For Australian workers, having a child is often seen as a sacrifice. With meagre parental leave and caregiving entitlements, career and starting a family can sometimes feel incompatible.
But for the 60 Australian staff at music streaming giant Spotify, that isn’t the case.
The company this year introduced new family-forming benefits, giving every employee globally access to a lifetime allowance to use for IVF, donor services, adoption, fertility preservation or fertility assessments and education. The allowance amounts to several IVF cycles in the relevant country (one cycle in Australia costs $10,000).
Sydney-based Michael Kim is Spotify’s head of HR for Japan and Asia Pacific, and he helped develop the company’s family benefits.Credit:James Brickwood
This is on top of Spotify’s parental leave policy, which grants its 7000 staff access to six months fully paid regardless of gender or how they become a parent, with the time able to be split into separate periods up to a child’s third birthday.
It’s fitting for a company born in Sweden, the nation ranked number one for its paid parental leave. “The way that country approaches things like family-friendly benefits weaves very much into our company culture,” says Michael Kim, Spotify’s head of HR for Asia Pacific and Japan.
Kim, based in Sydney, says the fertility allowance is designed to reinforce the message to staff at all levels that starting a family is encouraged and without detriment to their career, and they can feel supported going down that path if they want to. He believes it also makes room for younger workers to not put off thinking about their fertility.
“You won’t be retaliated against,” Kim says. “It’s about telling people it’s OK [to have a family] and demystifying that norm, that stereotype, that only women should be taking parental leave and men should be in the office. We just call bullshit to that completely.”
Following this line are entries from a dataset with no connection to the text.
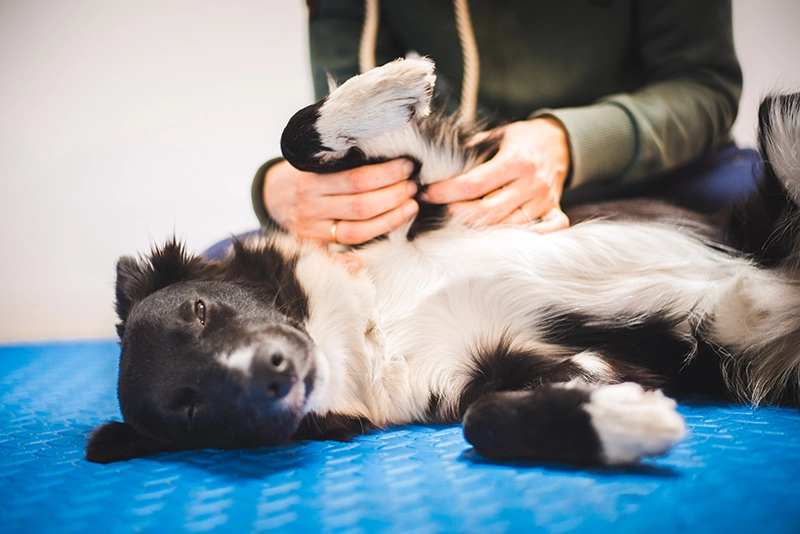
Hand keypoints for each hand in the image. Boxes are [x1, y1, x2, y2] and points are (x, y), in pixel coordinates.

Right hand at [264, 158, 418, 244]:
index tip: (407, 166)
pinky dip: (348, 261)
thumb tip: (390, 153)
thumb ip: (345, 159)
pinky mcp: (312, 247)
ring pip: (357, 231)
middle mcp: (309, 206)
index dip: (387, 174)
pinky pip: (335, 256)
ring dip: (390, 219)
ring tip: (410, 205)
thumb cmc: (311, 173)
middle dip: (393, 196)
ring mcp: (311, 229)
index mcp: (311, 180)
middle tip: (413, 187)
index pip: (356, 179)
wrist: (276, 195)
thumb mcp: (320, 160)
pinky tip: (367, 257)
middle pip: (360, 206)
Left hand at [422, 117, 570, 232]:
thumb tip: (436, 162)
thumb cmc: (523, 138)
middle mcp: (531, 183)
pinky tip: (504, 238)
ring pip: (509, 226)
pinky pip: (547, 231)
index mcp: (515, 160)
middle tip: (438, 210)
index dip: (446, 191)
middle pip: (489, 211)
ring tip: (459, 223)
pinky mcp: (554, 210)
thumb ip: (472, 150)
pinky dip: (529, 237)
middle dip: (458, 214)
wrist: (560, 140)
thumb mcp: (498, 134)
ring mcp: (544, 200)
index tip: (428, 193)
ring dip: (482, 229)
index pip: (474, 183)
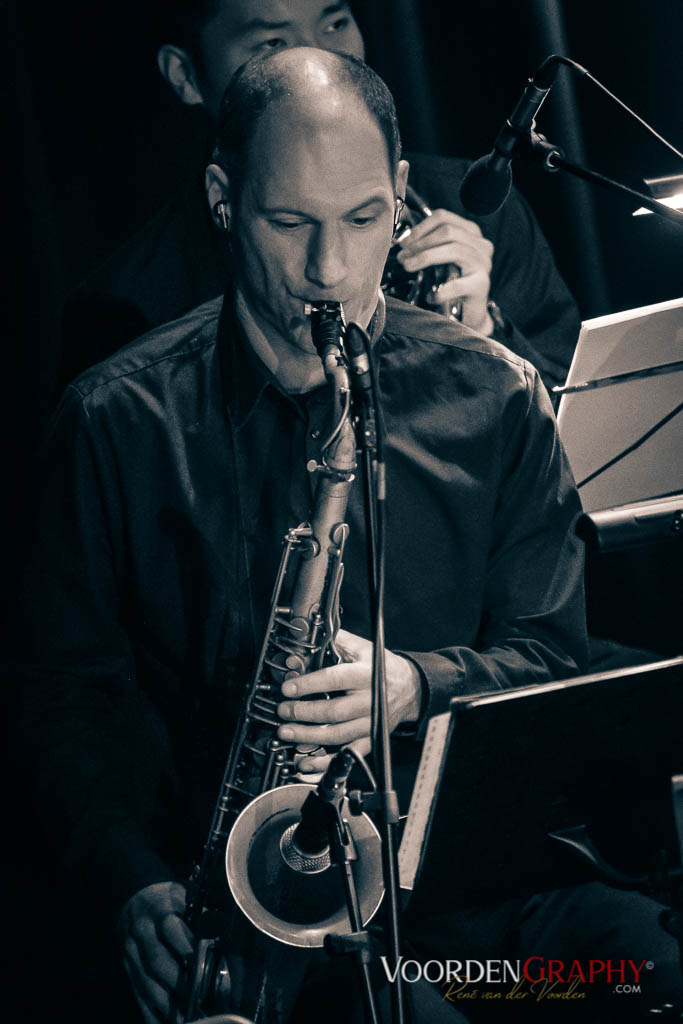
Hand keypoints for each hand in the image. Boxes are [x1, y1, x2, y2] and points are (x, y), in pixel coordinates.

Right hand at [118, 880, 193, 1023]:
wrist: (135, 898)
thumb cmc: (170, 900)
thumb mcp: (185, 896)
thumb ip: (201, 915)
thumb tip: (221, 939)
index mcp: (160, 909)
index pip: (170, 927)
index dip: (184, 945)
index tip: (199, 962)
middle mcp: (142, 931)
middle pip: (156, 960)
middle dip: (176, 982)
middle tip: (196, 999)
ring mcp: (131, 951)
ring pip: (145, 981)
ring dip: (164, 1003)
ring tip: (185, 1017)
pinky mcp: (126, 968)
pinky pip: (136, 992)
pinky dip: (149, 1011)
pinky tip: (163, 1023)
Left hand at [277, 629, 421, 773]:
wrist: (410, 688)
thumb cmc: (382, 667)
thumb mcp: (363, 647)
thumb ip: (337, 641)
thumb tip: (310, 639)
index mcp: (366, 674)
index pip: (335, 679)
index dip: (309, 684)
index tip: (288, 688)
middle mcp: (370, 701)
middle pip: (335, 711)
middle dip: (304, 713)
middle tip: (283, 711)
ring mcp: (371, 723)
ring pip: (338, 735)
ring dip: (309, 736)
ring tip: (286, 732)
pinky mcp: (370, 740)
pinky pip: (347, 754)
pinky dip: (326, 762)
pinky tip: (306, 762)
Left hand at [396, 208, 494, 333]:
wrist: (469, 314)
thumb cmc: (451, 284)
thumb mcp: (440, 260)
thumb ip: (428, 246)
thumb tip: (403, 242)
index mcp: (470, 233)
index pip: (444, 217)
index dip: (420, 228)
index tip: (404, 242)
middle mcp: (481, 245)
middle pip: (448, 231)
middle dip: (420, 243)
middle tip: (403, 257)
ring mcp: (483, 264)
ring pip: (453, 250)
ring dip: (425, 258)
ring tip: (409, 267)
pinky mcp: (481, 285)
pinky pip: (457, 284)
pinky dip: (439, 290)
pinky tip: (430, 296)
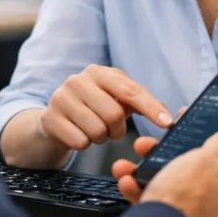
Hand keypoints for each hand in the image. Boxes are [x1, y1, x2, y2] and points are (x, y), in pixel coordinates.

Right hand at [38, 65, 172, 151]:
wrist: (54, 118)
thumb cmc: (92, 107)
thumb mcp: (114, 98)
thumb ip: (138, 101)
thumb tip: (165, 110)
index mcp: (98, 72)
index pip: (130, 90)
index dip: (151, 108)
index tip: (167, 123)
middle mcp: (78, 80)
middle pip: (114, 114)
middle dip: (118, 129)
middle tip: (112, 130)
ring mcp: (61, 98)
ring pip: (97, 130)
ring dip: (101, 138)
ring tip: (94, 130)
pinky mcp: (50, 118)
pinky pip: (80, 142)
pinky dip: (85, 144)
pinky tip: (79, 134)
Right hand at [112, 119, 217, 216]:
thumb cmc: (182, 200)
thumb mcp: (204, 162)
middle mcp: (216, 194)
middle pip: (201, 158)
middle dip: (181, 141)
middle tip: (171, 130)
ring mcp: (194, 206)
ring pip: (174, 174)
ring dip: (152, 161)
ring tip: (139, 152)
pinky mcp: (173, 216)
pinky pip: (157, 194)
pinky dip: (142, 185)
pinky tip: (129, 180)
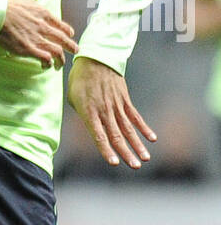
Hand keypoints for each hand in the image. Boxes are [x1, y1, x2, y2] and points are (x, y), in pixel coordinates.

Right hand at [0, 0, 78, 69]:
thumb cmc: (6, 4)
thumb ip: (30, 1)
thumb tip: (30, 1)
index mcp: (43, 14)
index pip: (61, 25)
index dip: (67, 32)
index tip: (70, 35)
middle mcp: (43, 27)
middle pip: (63, 39)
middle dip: (71, 46)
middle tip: (74, 51)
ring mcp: (36, 38)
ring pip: (57, 51)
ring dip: (60, 59)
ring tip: (60, 64)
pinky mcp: (28, 49)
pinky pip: (44, 58)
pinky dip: (47, 63)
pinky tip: (46, 66)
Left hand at [66, 54, 154, 168]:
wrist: (95, 58)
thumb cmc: (79, 80)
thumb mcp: (73, 98)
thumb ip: (82, 114)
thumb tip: (91, 126)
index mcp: (89, 113)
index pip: (99, 135)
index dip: (107, 150)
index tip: (114, 162)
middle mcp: (104, 111)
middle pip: (117, 136)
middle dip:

“If the government’s not moving the needle, then maybe it’s the job of private companies to take the lead here to start creating that momentum of change.”
On parental leave, Kim speaks from experience. When his first son was born seven years ago, he was working for a major bank and only had two weeks off, but had to work almost half of that time. When his second child was born last year, he took advantage of Spotify’s entitlements. “It really hit me how much I missed in my first child’s early days,” Kim says.
Kim is also upfront that there is a commercial rationale: generous benefits are an effective recruitment and retention tool. “The war for talent is so competitive,” he says. “[Today’s workers] care much more about a comprehensive overall total reward package than your traditional, what’s my salary and what am I going to get in stock.”
Kim is speaking in the hopes of influencing other businesses and government. The Grattan Institute last month released a report highlighting that Australia has among the least generous parental leave schemes in the developed world, entrenching women as carers and men as earners. The government’s scheme, focused on mothers, pays 18 weeks at minimum wage, and two weeks for partners.
“Advocating for this we hope will not only help our people internally, but will help create education externally for people to wake up,” Kim says.
“If the government’s not moving the needle, then maybe it’s the job of private companies to take the lead here to start creating that momentum of change.
“Companies need to … not see it as a burden of cost, but see it as a long-term investment that will pay off in spades.”
Spotify is one of several multinational organisations, including the likes of Facebook, eBay and Salesforce, with family-forming benefits. Carrot is a start-up that facilitates fertility entitlements for employers, but none of the businesses it supports in Australia are founded here.
“Companies that are not adapting … will become dinosaurs,” Kim says.
Georgie Dent, executive director of The Parenthood, says these workplace policies are “groundbreaking” because they normalise the idea that parenting and productive work can comfortably coexist.
“It sounds ridiculous that this is radical but if you look at the policies that as a country we have here … it actually still is very difficult for lots of families.”
“It sounds ridiculous that this is radical but if you look at the policies that as a country we have here, from government but also the majority of private employers, it actually still is very difficult for lots of families to combine their caring and work responsibilities,” Dent says.
“[These new benefits] say to employees, current and prospective, that we recognise that lots of you will have a family and work, and we as a company will do what we can to make that as easy for you as possible.”
Dent says she is hopeful that some Australian business leaders will be influenced to explore what they can improve for their staff.
“I think we can’t discount how inspiring this is because it does show what’s possible.”
She adds that progressive Australian companies, such as Medibank and Telstra, get a “mind-boggling” number of applications for advertised roles.
“The idea of working for a company that is so willing to back its employees and recognise the full extent of their human experience is very attractive because even when you have older children, combining work and family remains a juggle.”
Professor Sara Charlesworth, the director of RMIT’s Centre for People, Organisation and Work, commends companies with innovative family benefits, but says businesses must also embrace long-term flexible work without staff being penalised because family responsibilities extend for years. “If the work is fundamentally unchanged, involves really intensive, long hours, then it’s not changing anything,” Charlesworth says.
She adds there is a risk that some fertility benefits, such as egg freezing, may spur people to delay child-bearing.
Aside from its competitors, Charlesworth says most other companies won’t be influenced by a business’ generous policies, however she hopes it puts pressure on the federal government to improve its “absolutely inadequate” parental leave scheme.